REQUIRED WORK:
A – What does the functional medicine text say functional medicine aims to be?
B – Carry on writing the functional medicine text, starting right after its final sentence.

EXERCISE TEXT:

Like many other things you hear about outside the mainstream, functional medicine can be a fad, gimmick, and dogma. However, functional medicine can also be the best approach to complex chronic diseases like ME/CFS, fibromyalgia, and autoimmunity.

*The opinions herein may not represent authorities in the functional medicine community. But they do represent Dr. Craig’s own opinions regarding what functional medicine is and should be.

What is Functional Medicine?

Functional medicine aims to be medicine for the individual, not the disease itself. Patients are more complex than their disease or symptoms. Because of this, a more nuanced approach is required. The future of medicine lies in a personalized approach, and functional medicine practitioners are already on board.

At its core, functional medicine digs deep and asks why; it seeks to uncover the root causes of illness or the prime drivers, rather than simply treating the symptoms that have arisen. It does this by acknowledging that our various body systems do not operate independently but as an interconnected whole. Functional medicine provides new ways to discover unifying factors at the cellular and systems level that underlie organism-wide problems.

In contrast, the conventional medical approach tends to treat each system of the body independently, suggesting they have only a linear or simplistic relationship to one another. As patients, how many of us have experienced being referred to one specialist after the other - perhaps a neurologist and then an endocrinologist doctor for example - but do these specialists have the time or inclination to compare notes? These bodily systems interact; so who’s connecting the dots?

Stepping back and ‘thinking outside of the box’, often allows functional medicine practitioners to unearth complex, diverse and sometimes unusual causes of illness such as mold exposure or sensitivity to pesticides for example. Sadly, these causal or prime perpetrators of disease, are often unheard of or unrecognized within traditional medical practice.

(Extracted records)
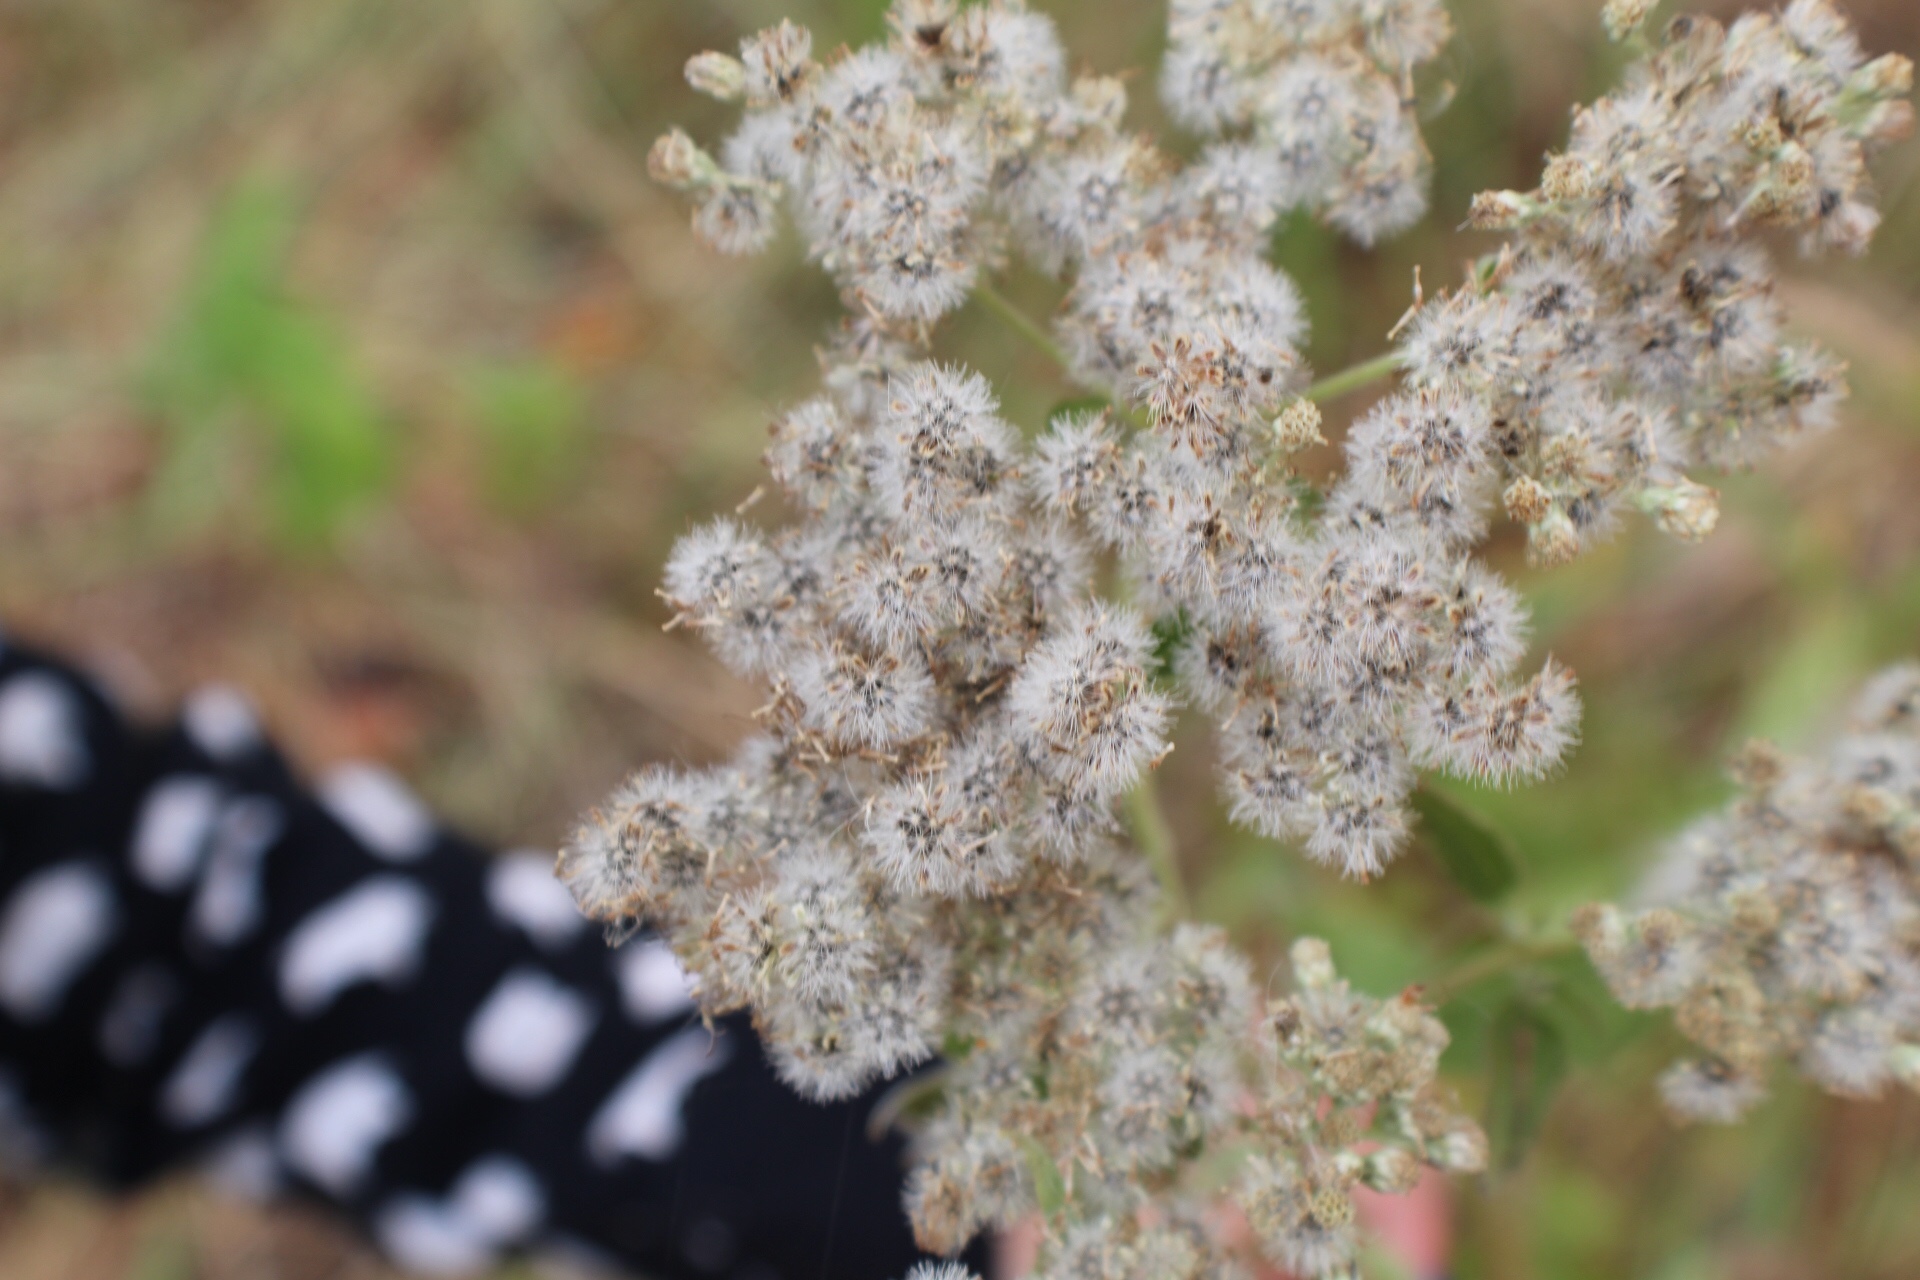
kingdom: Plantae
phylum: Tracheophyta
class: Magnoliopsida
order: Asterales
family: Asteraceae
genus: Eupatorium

...

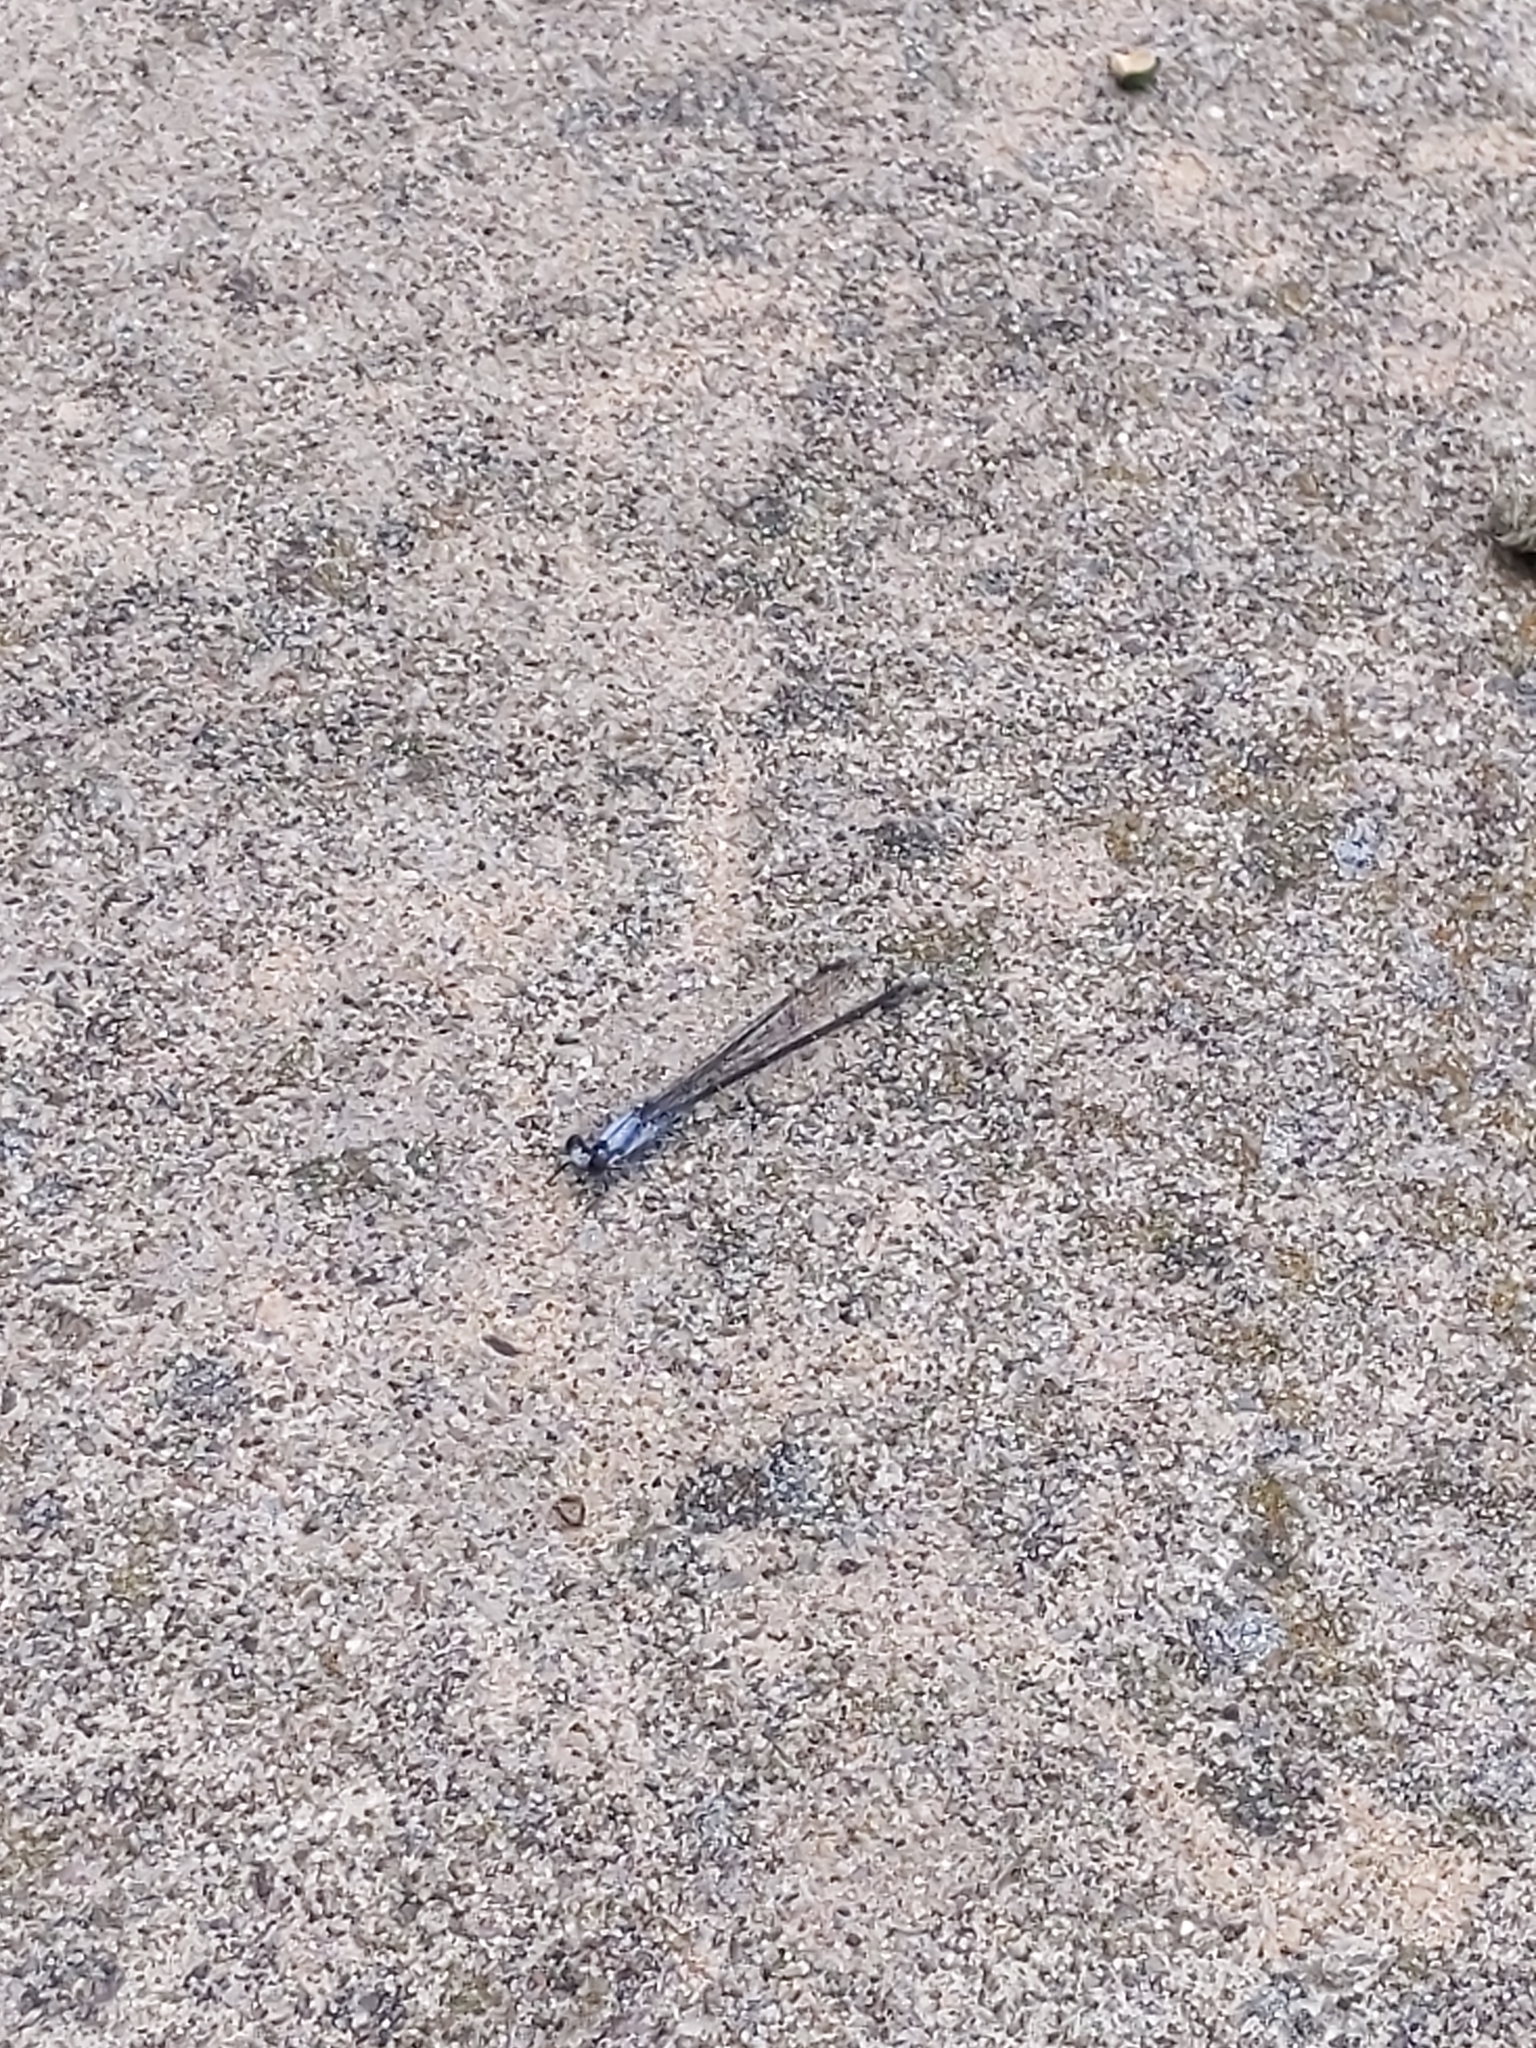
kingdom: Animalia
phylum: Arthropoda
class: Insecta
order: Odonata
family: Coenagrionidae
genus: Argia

ANSWER SECTION:
A – It aims to be medicine for the individual, not the disease itself.

B –
At this year’s Invest in ME conference in London (2019), ME/CFS veteran doctor and researcher Nancy Klimas presented these very aspects of integrated and functional medicine. She stated quite eloquently that these approaches are not pseudoscience, but get to the heart of what good medicine is all about---listening to and treating the patient. From her slides, she stated, “Good medicine is good science. It is inquiry-driven and open to new paradigms.” Indeed, Klimas’ Institute for Neuro Immune Medicine is comprised entirely of physicians trained in integrative and functional medicine.

Functional Medicine isn’t simply “alternative” medicine. While the details of these disciplines are often blurred, functional medicine should not be confused with older, outdated alternative methods. To compare, functional medicine embraces newer technologies, such as –omics, which includes the study of genomics (genes), proteomics (proteins), and metabolomics (metabolites which are the intermediary breakdown products of our body’s metabolism).

Functional medicine practitioners should be well versed in evaluating more complex date biometric data for further precision.  Typically, these practitioners will also examine environmental and lifestyle factors that may be impacting the health of an individual, such as diet, air quality, allergen-load, chemical toxins etc.

When choosing treatments, functional medicine is not against traditional pharmaceuticals or surgical intervention. Some in the alternative medicine world have drawn a line in the sand, but ideally functional medicine is open-minded to all necessary approaches as long as they are evidenced-based and specific to the patient’s needs. Coming back to Klimas’ comments, integrative and functional medicine are simply good medicine.

What to Expect

In a conventional medicine setting, where the appointment time with a family doctor may be around 10 minutes per patient, an initial appointment with a functional medicine practitioner is likely to be anything up to an hour and a half in duration.  This allows for an in-depth discussion, enabling the patient to feel listened to as they convey the bigger picture to their practitioner. As a patient, I have often found functional medicine practitioners to be willing to ‘walk-the-walk’ as well as ‘talk-the-talk’; often personally invested in their area of expertise and less likely to expect sacrifices from their patients that they wouldn’t be willing to make themselves.

Undeniably, functional medicine and its treatment options, can be costly for the patient; not just in terms of financial outlay but also in terms of personal responsibility. Patients must be active participants in the process - often needing to demonstrate resourcefulness, self-control and resilience, especially when treatments are inconvenient or viewed with suspicion by others. But in return, the rewards can be dramatic…even life-changing.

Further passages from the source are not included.